◆ REQUEST ◆
Decide whether each statement below agrees with the passage on regional differences in China's higher education, answering yes or no and quoting the words of the passage that settle it: (a) The 2010 national education outline explicitly links information technology with education equity. (b) Natural geographical location is named as one of the factors behind regional differences in higher education. (c) Investment in education in China has fallen as the economy has developed.

◆ TEXT EXTRACT ◆
———

On the basis of studying the above indexes of higher
education, the author holds that there are significant
differences among regions of higher education in China.
These differences are influenced and restricted by many
factors, such as regional economic development level,
natural geographical location, resource factors, policy factors,
cultural traditions and other factors, which will form regional
differences in higher education.
IV. MOOCS ARE A TOOL TO NARROW REGIONAL
DIFFERENCES IN CHINA'S HIGHER EDUCATION
The balanced development of education is the core
problem that needs to be solved urgently to realize the
healthy development of education and social equity and
justice in China. At present, promoting educational equality
through various information technology means has become
an important policy repeatedly emphasized by senior
decision-makers.
A. Information Technology Can Narrow Regional Gaps in
China's Higher Education
Although the "Outline of the national program for
medium- and long-term education reform and development
(2010-2020)" (2010) does not explicitly link information
technology with education equity, it proposes the
expressions like "to give full play to the role of modern
information technology so as to promote sharing of quality
teaching resources", "to focus on strengthening the
information infrastructure construction of rural schools so as
to narrow the digital gap between urban and rural areas", "to
establish an open and flexible public service platform for
educational resources and promote the popularization and
sharing of high-quality educational resources... to continue to
promote distance education for primary and secondary
schools in rural areas, so that teachers and students in rural
and remote areas can enjoy high-quality educational
resources", etc. In essence, the logic behind these similar
statements also emphasizes the sharing of high-quality
educational resources through information technology, thus
promoting the fair and balanced development of education.
With the development of China's economy, the
investment in education has increased significantly, and the
conditions for running schools have been greatly improved.

———

◆ INFORMATION SHOWN ◆
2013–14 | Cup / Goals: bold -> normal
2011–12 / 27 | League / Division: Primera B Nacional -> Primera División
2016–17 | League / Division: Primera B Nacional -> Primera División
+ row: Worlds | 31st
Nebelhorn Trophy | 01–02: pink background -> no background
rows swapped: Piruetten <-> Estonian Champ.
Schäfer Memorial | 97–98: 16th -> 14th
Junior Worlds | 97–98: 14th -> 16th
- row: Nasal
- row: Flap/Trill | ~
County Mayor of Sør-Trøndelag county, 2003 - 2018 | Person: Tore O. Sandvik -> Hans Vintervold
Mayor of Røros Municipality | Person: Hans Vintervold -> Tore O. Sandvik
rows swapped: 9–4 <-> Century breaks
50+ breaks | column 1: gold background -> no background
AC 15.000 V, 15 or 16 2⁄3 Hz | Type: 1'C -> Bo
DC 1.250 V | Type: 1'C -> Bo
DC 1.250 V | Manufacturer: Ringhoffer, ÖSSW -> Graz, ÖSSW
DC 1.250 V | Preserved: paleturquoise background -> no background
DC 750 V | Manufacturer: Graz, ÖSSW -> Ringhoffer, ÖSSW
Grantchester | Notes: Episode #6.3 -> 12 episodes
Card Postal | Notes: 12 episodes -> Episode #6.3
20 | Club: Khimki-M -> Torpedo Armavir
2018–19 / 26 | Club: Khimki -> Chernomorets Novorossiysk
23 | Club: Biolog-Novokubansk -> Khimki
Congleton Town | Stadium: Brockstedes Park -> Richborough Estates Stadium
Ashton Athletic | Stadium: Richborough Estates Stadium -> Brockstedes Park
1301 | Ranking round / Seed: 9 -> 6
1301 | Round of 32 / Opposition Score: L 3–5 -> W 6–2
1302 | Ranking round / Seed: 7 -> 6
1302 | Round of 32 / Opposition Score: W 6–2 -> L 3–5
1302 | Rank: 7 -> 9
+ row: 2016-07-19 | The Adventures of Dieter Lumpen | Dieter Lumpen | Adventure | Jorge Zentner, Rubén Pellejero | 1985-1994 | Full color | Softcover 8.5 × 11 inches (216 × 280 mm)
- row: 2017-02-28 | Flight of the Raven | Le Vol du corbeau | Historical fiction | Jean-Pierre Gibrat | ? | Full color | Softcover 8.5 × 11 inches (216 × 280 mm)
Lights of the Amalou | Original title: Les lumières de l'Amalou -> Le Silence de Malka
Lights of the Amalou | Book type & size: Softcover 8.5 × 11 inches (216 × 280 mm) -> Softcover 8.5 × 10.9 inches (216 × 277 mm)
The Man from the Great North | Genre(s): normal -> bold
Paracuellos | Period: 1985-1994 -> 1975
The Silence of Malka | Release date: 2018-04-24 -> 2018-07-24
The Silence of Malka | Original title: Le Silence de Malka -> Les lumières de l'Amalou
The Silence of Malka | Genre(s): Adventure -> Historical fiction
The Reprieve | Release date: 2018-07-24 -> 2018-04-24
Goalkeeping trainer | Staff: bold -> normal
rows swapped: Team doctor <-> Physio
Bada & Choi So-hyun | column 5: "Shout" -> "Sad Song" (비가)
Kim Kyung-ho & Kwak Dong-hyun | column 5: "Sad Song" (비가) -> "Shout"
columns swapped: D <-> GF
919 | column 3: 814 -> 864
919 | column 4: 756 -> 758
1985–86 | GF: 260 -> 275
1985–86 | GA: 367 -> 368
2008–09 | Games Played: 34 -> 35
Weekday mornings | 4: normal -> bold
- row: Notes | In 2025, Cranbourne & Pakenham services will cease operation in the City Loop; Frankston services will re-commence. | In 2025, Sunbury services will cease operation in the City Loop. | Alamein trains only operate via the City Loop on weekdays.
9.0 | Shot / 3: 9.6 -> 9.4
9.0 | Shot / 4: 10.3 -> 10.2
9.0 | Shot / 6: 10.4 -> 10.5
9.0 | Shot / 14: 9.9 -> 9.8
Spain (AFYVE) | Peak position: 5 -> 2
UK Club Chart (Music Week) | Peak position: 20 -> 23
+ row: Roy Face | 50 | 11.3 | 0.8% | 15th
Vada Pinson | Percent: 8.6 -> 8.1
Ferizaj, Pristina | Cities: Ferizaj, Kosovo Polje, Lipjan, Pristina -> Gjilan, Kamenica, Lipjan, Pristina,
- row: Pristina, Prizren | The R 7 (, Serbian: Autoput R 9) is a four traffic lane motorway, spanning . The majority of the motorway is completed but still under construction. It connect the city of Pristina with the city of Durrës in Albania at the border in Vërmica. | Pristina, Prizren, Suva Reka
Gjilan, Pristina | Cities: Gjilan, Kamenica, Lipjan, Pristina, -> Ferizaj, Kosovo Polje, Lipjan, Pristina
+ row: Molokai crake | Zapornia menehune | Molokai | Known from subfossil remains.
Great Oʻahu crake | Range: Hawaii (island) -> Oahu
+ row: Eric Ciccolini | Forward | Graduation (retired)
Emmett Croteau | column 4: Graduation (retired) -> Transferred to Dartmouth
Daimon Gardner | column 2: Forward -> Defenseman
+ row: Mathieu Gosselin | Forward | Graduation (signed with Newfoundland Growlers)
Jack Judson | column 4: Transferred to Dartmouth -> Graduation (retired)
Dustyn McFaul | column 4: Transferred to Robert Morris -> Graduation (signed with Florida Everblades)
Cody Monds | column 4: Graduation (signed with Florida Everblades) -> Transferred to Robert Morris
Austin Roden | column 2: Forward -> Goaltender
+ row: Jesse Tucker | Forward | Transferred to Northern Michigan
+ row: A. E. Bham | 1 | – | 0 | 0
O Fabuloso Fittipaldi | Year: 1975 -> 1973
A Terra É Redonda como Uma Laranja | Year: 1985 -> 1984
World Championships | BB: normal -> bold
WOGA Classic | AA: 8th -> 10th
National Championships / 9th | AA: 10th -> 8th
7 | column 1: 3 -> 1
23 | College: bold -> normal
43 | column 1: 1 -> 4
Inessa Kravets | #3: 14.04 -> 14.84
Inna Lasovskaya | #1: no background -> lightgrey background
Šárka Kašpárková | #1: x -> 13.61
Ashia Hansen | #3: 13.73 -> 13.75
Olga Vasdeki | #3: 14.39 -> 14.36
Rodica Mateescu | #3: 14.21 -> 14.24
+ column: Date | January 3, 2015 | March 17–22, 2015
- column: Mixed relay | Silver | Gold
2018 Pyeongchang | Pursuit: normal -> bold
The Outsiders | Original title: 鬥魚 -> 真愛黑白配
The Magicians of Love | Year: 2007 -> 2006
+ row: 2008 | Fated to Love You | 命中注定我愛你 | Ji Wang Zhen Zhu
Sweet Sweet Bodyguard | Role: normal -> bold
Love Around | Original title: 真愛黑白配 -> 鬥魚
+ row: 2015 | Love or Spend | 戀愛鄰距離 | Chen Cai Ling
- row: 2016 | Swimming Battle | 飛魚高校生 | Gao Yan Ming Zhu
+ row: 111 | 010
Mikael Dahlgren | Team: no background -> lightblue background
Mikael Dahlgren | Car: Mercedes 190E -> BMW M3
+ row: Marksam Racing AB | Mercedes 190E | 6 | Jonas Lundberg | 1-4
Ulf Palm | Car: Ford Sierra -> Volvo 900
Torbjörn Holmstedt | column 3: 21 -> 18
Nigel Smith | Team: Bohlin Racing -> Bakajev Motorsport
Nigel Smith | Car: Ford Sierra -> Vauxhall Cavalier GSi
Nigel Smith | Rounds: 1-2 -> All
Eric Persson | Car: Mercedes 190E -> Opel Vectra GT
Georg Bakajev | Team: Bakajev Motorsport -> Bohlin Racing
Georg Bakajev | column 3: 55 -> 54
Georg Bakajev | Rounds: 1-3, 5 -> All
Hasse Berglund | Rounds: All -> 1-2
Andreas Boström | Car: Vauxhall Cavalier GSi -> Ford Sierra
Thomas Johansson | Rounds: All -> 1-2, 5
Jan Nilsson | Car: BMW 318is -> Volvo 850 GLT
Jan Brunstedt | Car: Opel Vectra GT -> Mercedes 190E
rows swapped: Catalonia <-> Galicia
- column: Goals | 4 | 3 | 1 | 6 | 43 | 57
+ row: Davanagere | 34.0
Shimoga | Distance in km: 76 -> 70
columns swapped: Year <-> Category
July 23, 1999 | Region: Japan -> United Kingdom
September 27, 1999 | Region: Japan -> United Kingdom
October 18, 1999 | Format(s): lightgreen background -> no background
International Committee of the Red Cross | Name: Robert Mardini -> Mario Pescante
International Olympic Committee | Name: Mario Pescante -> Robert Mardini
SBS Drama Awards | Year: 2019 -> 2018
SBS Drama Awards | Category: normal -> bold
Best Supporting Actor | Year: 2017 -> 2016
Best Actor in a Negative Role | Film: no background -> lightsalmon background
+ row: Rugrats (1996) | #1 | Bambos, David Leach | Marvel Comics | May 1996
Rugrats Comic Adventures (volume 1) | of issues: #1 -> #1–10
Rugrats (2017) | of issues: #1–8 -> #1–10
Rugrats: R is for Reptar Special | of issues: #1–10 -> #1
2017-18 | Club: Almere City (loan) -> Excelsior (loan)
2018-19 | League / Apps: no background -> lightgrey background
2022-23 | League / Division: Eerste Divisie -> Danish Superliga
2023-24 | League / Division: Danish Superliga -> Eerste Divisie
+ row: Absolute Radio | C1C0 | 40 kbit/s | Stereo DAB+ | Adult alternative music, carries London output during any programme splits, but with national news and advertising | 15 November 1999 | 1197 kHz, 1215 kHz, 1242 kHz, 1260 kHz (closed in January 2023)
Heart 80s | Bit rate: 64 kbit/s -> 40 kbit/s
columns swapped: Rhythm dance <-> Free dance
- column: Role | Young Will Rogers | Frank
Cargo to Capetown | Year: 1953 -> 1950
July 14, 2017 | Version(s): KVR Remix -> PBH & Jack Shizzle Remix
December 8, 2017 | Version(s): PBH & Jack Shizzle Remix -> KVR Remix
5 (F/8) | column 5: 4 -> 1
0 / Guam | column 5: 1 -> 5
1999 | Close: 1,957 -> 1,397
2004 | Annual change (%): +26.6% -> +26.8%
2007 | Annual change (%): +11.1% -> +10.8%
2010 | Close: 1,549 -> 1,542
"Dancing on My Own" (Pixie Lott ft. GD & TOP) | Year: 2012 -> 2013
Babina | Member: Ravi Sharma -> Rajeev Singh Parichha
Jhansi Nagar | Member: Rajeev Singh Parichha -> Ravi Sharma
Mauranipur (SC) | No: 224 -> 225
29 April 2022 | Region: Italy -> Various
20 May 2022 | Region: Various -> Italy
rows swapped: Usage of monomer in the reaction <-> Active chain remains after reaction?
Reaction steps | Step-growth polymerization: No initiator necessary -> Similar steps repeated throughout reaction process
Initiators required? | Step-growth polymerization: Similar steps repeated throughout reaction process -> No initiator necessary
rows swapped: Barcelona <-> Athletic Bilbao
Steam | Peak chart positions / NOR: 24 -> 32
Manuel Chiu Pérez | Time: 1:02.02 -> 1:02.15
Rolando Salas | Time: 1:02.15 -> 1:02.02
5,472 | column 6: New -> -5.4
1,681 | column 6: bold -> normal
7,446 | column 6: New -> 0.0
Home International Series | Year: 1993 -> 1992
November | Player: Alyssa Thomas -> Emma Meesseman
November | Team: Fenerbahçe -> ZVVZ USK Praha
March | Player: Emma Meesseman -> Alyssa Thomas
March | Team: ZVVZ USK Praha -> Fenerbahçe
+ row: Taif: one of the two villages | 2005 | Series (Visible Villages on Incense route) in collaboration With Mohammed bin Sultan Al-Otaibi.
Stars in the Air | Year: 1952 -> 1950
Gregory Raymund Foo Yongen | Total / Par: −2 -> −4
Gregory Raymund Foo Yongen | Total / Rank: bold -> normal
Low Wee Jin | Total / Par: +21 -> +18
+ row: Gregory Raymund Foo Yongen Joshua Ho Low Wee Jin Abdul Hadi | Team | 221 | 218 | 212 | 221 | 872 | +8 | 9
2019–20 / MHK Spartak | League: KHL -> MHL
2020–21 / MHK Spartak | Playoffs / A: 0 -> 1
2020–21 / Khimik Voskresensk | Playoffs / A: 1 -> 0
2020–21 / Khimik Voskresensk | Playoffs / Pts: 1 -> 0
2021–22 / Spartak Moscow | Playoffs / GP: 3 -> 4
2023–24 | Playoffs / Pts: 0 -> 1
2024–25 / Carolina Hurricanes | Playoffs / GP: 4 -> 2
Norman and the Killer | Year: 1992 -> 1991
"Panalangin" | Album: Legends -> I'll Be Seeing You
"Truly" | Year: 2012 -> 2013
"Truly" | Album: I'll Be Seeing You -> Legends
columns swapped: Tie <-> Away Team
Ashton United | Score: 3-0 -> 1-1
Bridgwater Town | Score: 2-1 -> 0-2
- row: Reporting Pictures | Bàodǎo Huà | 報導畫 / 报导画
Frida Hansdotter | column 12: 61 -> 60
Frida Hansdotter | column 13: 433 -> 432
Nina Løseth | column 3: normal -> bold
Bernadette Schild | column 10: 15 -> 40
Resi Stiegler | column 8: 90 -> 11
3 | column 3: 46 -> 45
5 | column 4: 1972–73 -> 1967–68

———

◆ SOLUTION BELOW ◆
(a) No: "does not explicitly link information technology with education equity"
(b) Yes: "natural geographical location"
(c) No: "the investment in education has increased significantly"